Although he says he does not know who would want to kill him, Qasim has not ruled out that the assassination attempt could have been politically motivated, recalling the killing of 150 YSP leaders before the 1994 war.
He explained that his case is about more than just himself and if the security services do not respond, he will file a lawsuit against them.
He did not accuse any party of being behind the attack, but he held the security services responsible for failing to identify his assailants, cautioning against targeting leaders of the YSP again.
A year in detention
Qasim was twice arrested in 1994 and 1995 by orders of president Saleh at the time who blackmailed him while in prison.
Qasim claimed that he was arrested because he would not yield to Saleh’s pressure to surrender his party’s money, over $350 million at the time, over which he, and three others, acted as treasurers.
A number of Qasim’ companies were looted at the time, his property confiscated and he was forced to pay $9 million to be released.
“Through forgery, the Yemeni regime withdrew large amounts of money belonging to YSP of a Bahraini Bank, and hundreds of millions of dollars were lost from foreign banks” he went on. Qasim does not think that these amounts went to the budget of the Yemeni Central Bank, but rather to the pockets of corrupt individuals.
He further said he asked Saleh about the funds, pointing out that Saleh warned of talking about the funds whether local or foreign banks.
During his one year and eight months detention, he said he was tortured until he finally decided to buy his own freedom at a cost of $9 million.
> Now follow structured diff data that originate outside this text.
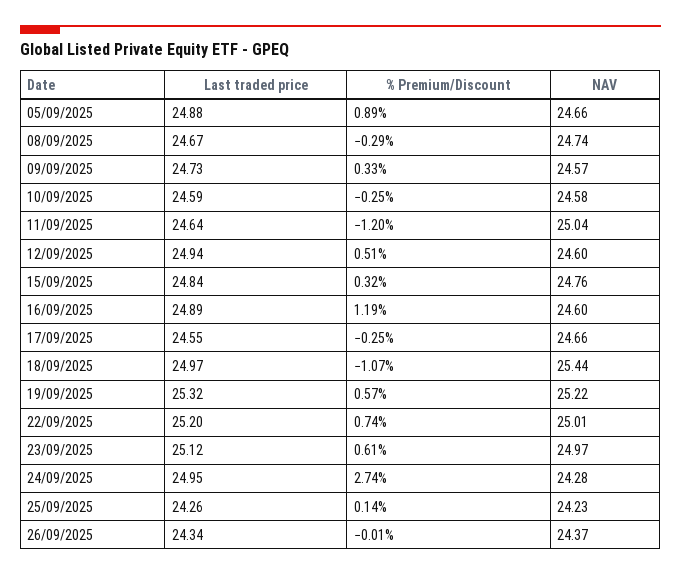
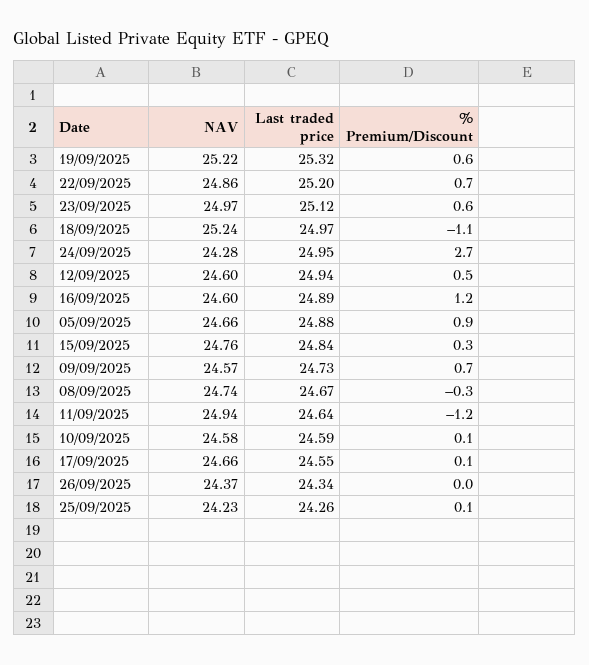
  {
    "Last traded price": {
      "05/09/2025": 24.88,
      "08/09/2025": 24.67,
      "09/09/2025": 24.73,
      "10/09/2025": 24.59,
      "11/09/2025": 24.64,
      "12/09/2025": 24.94,
      "15/09/2025": 24.84,
      "16/09/2025": 24.89,
      "17/09/2025": 24.55,
      "18/09/2025": 24.97,
      "19/09/2025": 25.32,
      "22/09/2025": 25.2,
      "23/09/2025": 25.12,
      "24/09/2025": 24.95,
      "25/09/2025": 24.26,
      "26/09/2025": 24.34
    },
    "% Premium/Discount": {
      "05/09/2025": 0.89,
      "08/09/2025": -0.29,
-     "09/09/2025": 0.33,
+     "09/09/2025": 0.7,
-     "10/09/2025": -0.25,
+     "10/09/2025": 0.1,
      "11/09/2025": -1.2,
      "12/09/2025": 0.51,
      "15/09/2025": 0.32,
      "16/09/2025": 1.19,
-     "17/09/2025": -0.25,
+     "17/09/2025": 0.1,
      "18/09/2025": -1.07,
      "19/09/2025": 0.57,
      "22/09/2025": 0.74,
      "23/09/2025": 0.61,
      "24/09/2025": 2.74,
      "25/09/2025": 0.14,
      "26/09/2025": -0.01
    },
    "NAV": {
      "05/09/2025": 24.66,
      "08/09/2025": 24.74,
      "09/09/2025": 24.57,
      "10/09/2025": 24.58,
-     "11/09/2025": 25.04,
+     "11/09/2025": 24.94,
      "12/09/2025": 24.6,
      "15/09/2025": 24.76,
      "16/09/2025": 24.6,
      "17/09/2025": 24.66,
-     "18/09/2025": 25.44,
+     "18/09/2025": 25.24,
      "19/09/2025": 25.22,
-     "22/09/2025": 25.01,
+     "22/09/2025": 24.86,
      "23/09/2025": 24.97,
      "24/09/2025": 24.28,
      "25/09/2025": 24.23,
      "26/09/2025": 24.37
    }
  }

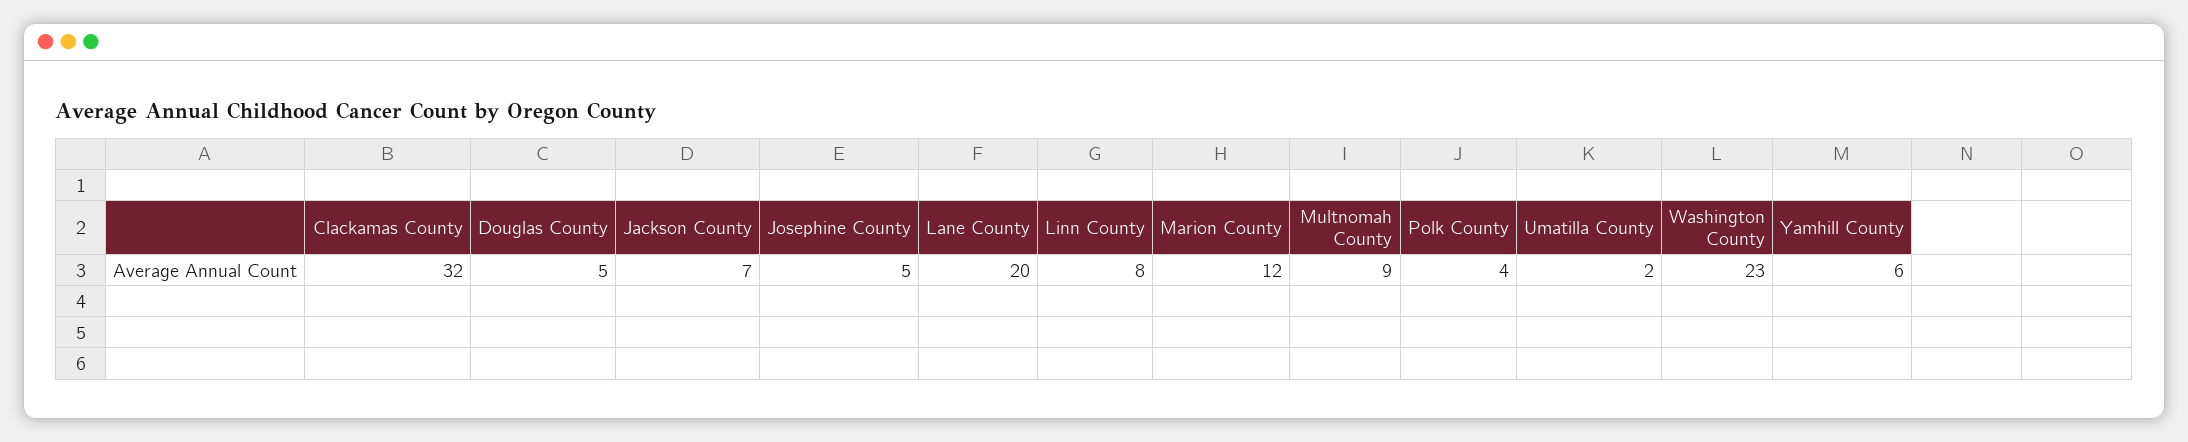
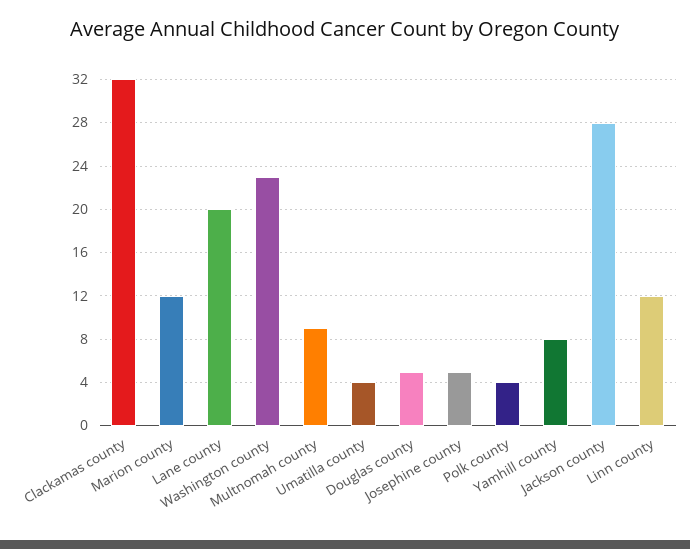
  {
    "Clackamas County": 32,
    "Douglas County": 5,
-   "Jackson County": 7,
+   "Jackson County": 28,
    "Josephine County": 5,
    "Lane County": 20,
-   "Linn County": 8,
+   "Linn County": 12,
    "Marion County": 12,
    "Multnomah County": 9,
    "Polk County": 4,
-   "Umatilla County": 2,
+   "Umatilla County": 4,
    "Washington County": 23,
-   "Yamhill County": 6
+   "Yamhill County": 8
  }

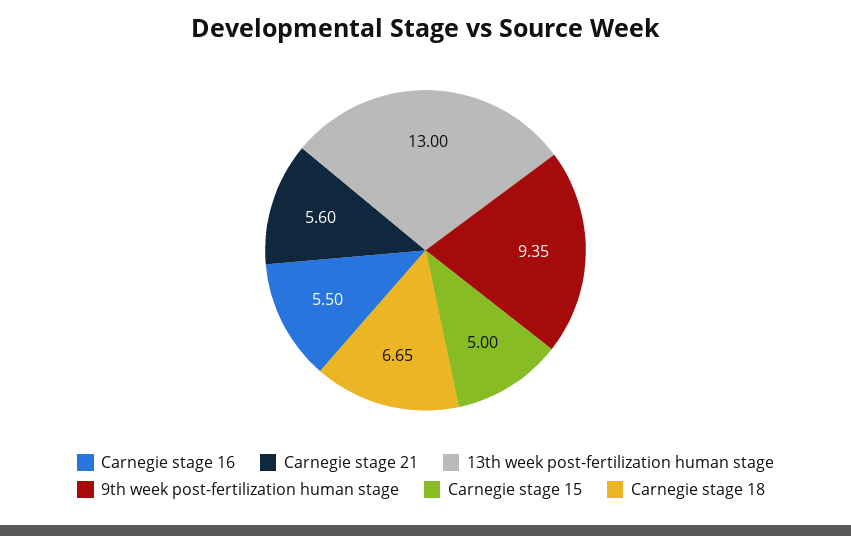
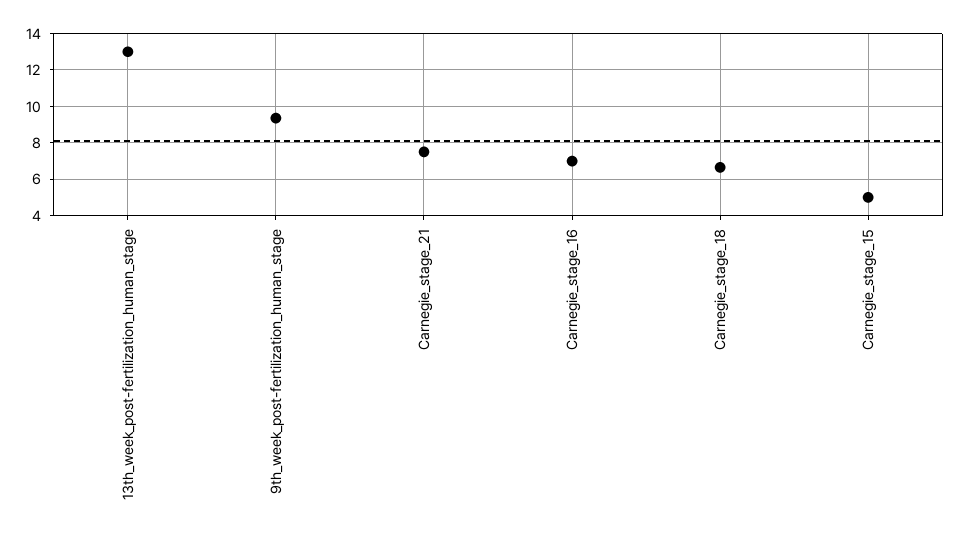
  {
-   "Carnegie stage 16": 5.5,
+   "Carnegie stage 16": 7,
-   "Carnegie stage 21": 5.6,
+   "Carnegie stage 21": 7.5,
    "13th week post-fertilization human stage": 13,
    "9th week post-fertilization human stage": 9.35,
    "Carnegie stage 15": 5,
    "Carnegie stage 18": 6.65
  }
His sons were also arrested several times.
“My wife was also subjected to constant harassments, and any customer that came to my office was arrested in order to intimidate me and make me give up the party’s money, which they [the regime] eventually took anyway,” he said.
After buying his way out, Qasim was put under house arrest for more than a year while the intelligence agents were roaming close to his home around the clock.
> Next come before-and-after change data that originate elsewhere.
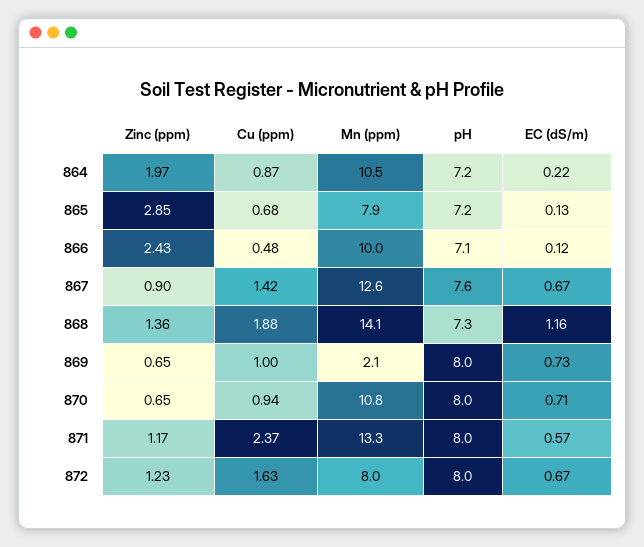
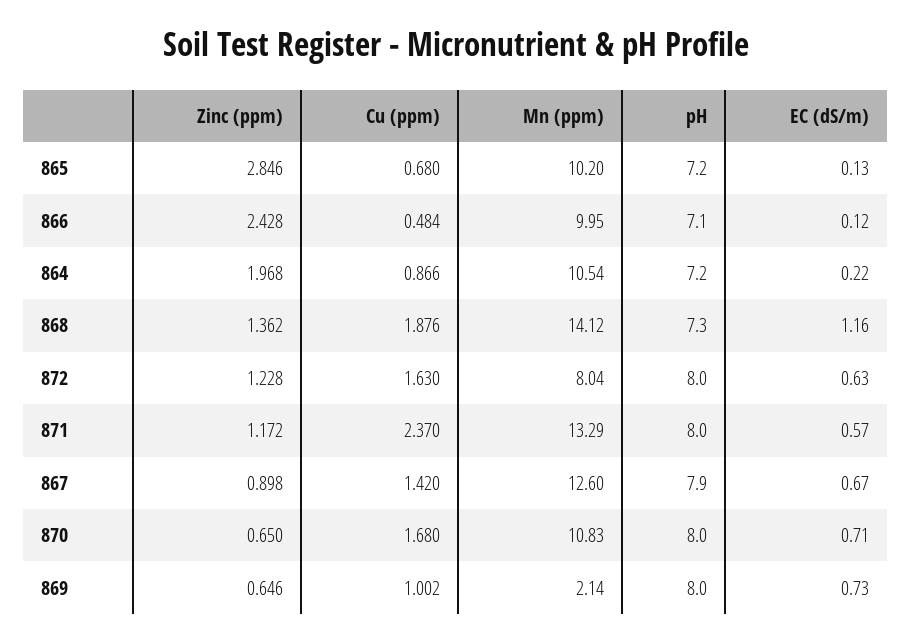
  {
    "Zinc (ppm)": {
      "864": 1.968,
      "865": 2.846,
      "866": 2.428,
      "867": 0.898,
      "868": 1.362,
      "869": 0.646,
      "870": 0.65,
      "871": 1.172,
      "872": 1.228
    },
    "Cu (ppm)": {
      "864": 0.866,
      "865": 0.68,
      "866": 0.484,
      "867": 1.42,
      "868": 1.876,
      "869": 1.002,
-     "870": 0.94,
+     "870": 1.68,
      "871": 2.37,
      "872": 1.63
    },
    "Mn (ppm)": {
      "864": 10.54,
-     "865": 7.9,
+     "865": 10.2,
      "866": 9.95,
      "867": 12.6,
      "868": 14.12,
      "869": 2.14,
      "870": 10.83,
      "871": 13.29,
      "872": 8.04
    },
    "pH": {
      "864": 7.2,
      "865": 7.2,
      "866": 7.1,
-     "867": 7.6,
+     "867": 7.9,
      "868": 7.3,
      "869": 8,
      "870": 8,
      "871": 8,
      "872": 8
    },
    "EC (dS/m)": {
      "864": 0.22,
      "865": 0.13,
      "866": 0.12,
      "867": 0.67,
      "868": 1.16,
      "869": 0.73,
      "870": 0.71,
      "871": 0.57,
-     "872": 0.67
+     "872": 0.63
    }
  }

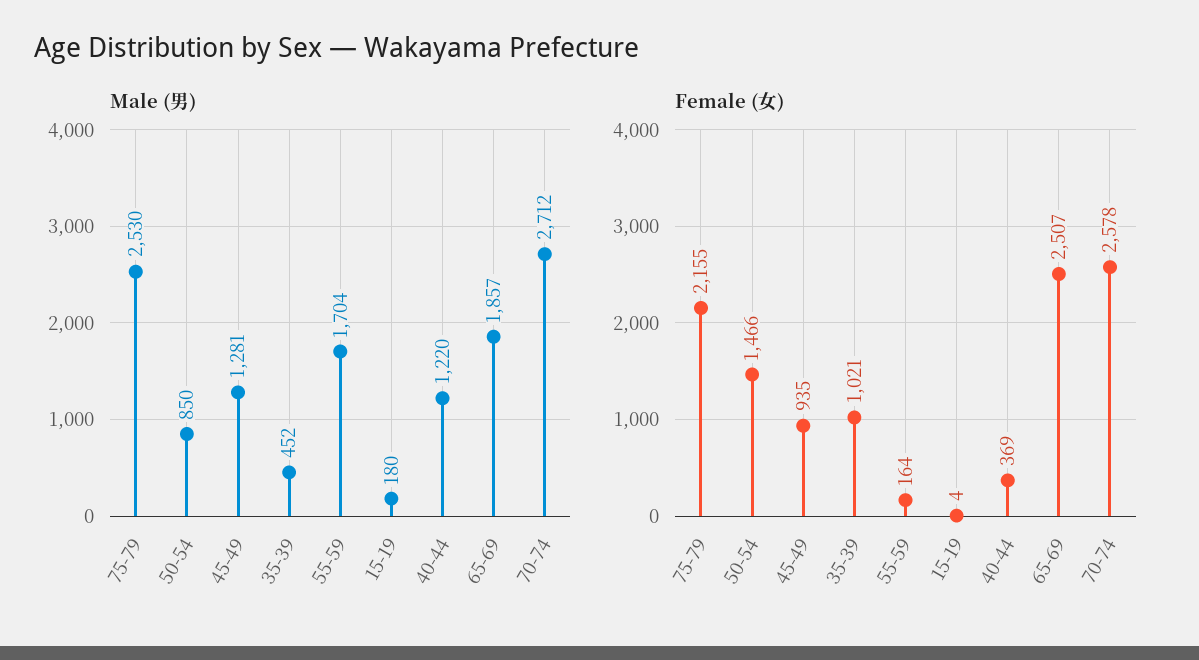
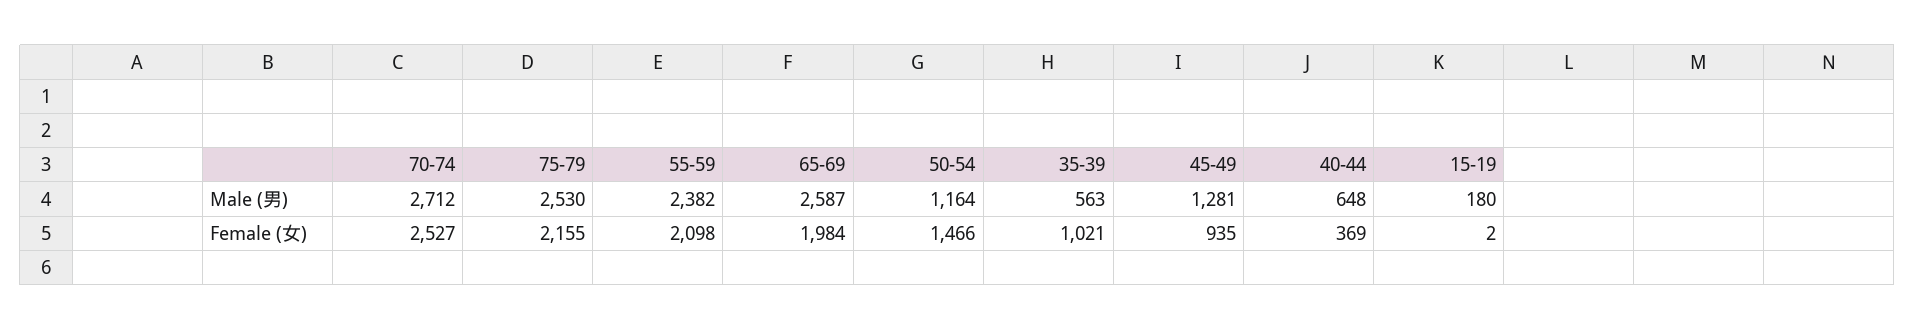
  {
    "Male (男)": {
      "75-79": 2530,
-     "50-54": 850,
+     "50-54": 1164,
      "45-49": 1281,
-     "35-39": 452,
+     "35-39": 563,
-     "55-59": 1704,
+     "55-59": 2382,
      "15-19": 180,
-     "40-44": 1220,
+     "40-44": 648,
-     "65-69": 1857,
+     "65-69": 2587,
      "70-74": 2712
    },
    "Female (女)": {
      "75-79": 2155,
      "50-54": 1466,
      "45-49": 935,
      "35-39": 1021,
-     "55-59": 164,
+     "55-59": 2098,
-     "15-19": 4,
+     "15-19": 2,
      "40-44": 369,
-     "65-69": 2507,
+     "65-69": 1984,
-     "70-74": 2578
+     "70-74": 2527
    }
  }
“They [security] were interested in pursuing my wife step by step even when she was going to the grocery,” he said.
The YSP’s future
Qasim stressed that the Yemeni Socialist Party is still a key player in the political arena.
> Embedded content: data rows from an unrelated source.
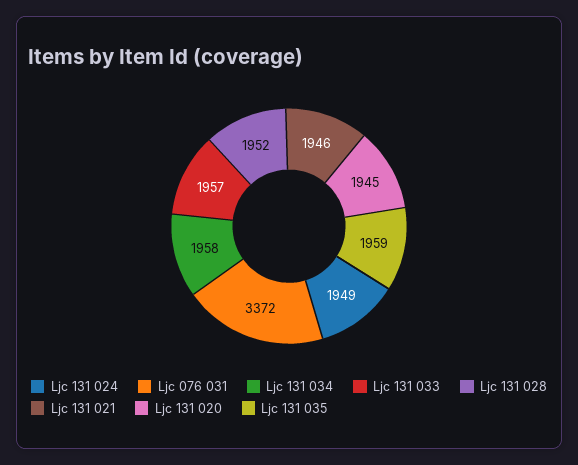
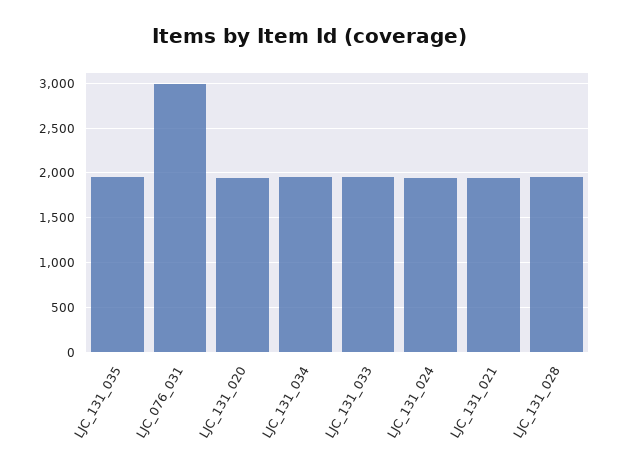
  {
    "Ljc 131 024": 1949,
-   "Ljc 076 031": 3372,
+   "Ljc 076 031": 3000,
    "Ljc 131 034": 1958,
    "Ljc 131 033": 1957,
    "Ljc 131 028": 1952,
    "Ljc 131 021": 1946,
    "Ljc 131 020": 1945,
    "Ljc 131 035": 1959
  }

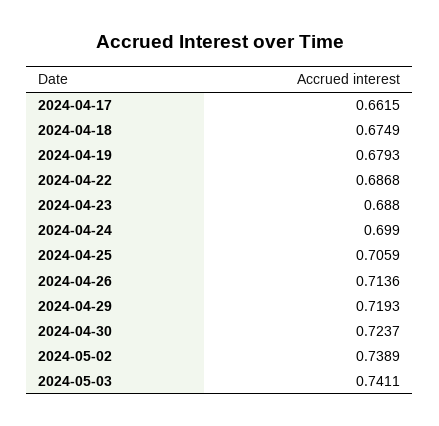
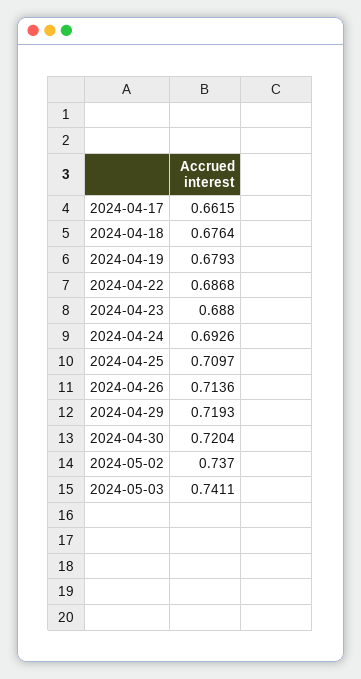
  {
    "2024-04-17": 0.6615,
-   "2024-04-18": 0.6749,
+   "2024-04-18": 0.6764,
    "2024-04-19": 0.6793,
    "2024-04-22": 0.6868,
    "2024-04-23": 0.688,
-   "2024-04-24": 0.699,
+   "2024-04-24": 0.6926,
-   "2024-04-25": 0.7059,
+   "2024-04-25": 0.7097,
    "2024-04-26": 0.7136,
    "2024-04-29": 0.7193,
-   "2024-04-30": 0.7237,
+   "2024-04-30": 0.7204,
-   "2024-05-02": 0.7389,
+   "2024-05-02": 0.737,
    "2024-05-03": 0.7411
  }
He says that those who doubt the YSP’s capacities should “wait and see” as he believes his party will overcome all obstacles.
“It is unlikely that the YSP will be on the margin, it was a ruling party and has long experience in running the state, and they [people who doubt the YSP’s revival] should understand that the party’s future will be good and pioneering.”
“The party’s ties with the Joint Meeting Parties are at its best and improving day by day and what is being raised about differences among opposition is groundless,” he added.
As for the party’s ties with its exiled members, Qasim said “Communications are ongoing with all members, without exception…those people live abroad have different views and notions, but the party sees at the issues with more comprehensive and broader consideration because it is exists among the people,” he said.
With regard to the party’s attitudes about the unification and the form of the Yemeni up-coming system, he said YSP supports the creation of a centralized state with federal system, hinting that Yemen could be branched into several regions.
This is a matter that will be decided in the national dialogue conference, scheduled to be held after the presidential elections, to address all long-standing issues in Yemen.
He pointed out that Sheikh Abdul-Majeed Al-Zindani, rector and founder of Al-Eman University, a religious institute in Sana’a, denied his previous fatwa, which legalized the bloodshed of southerners and incited the northerners against them during 1994 war.
“It seems that they [Al-Zindani and other clerics] felt they committed a mistake and now they deny such statements, but they are supposed to be bold. They should admit that they issued the fatwa and explain the reasons behind it,” he said.
“They cannot deny that [it was issued], we have documents [that prove it] and their current denial is not good for them,” he said.
“In these conditions, I hope that security forces play a role that ensures the rights of others and their safety.”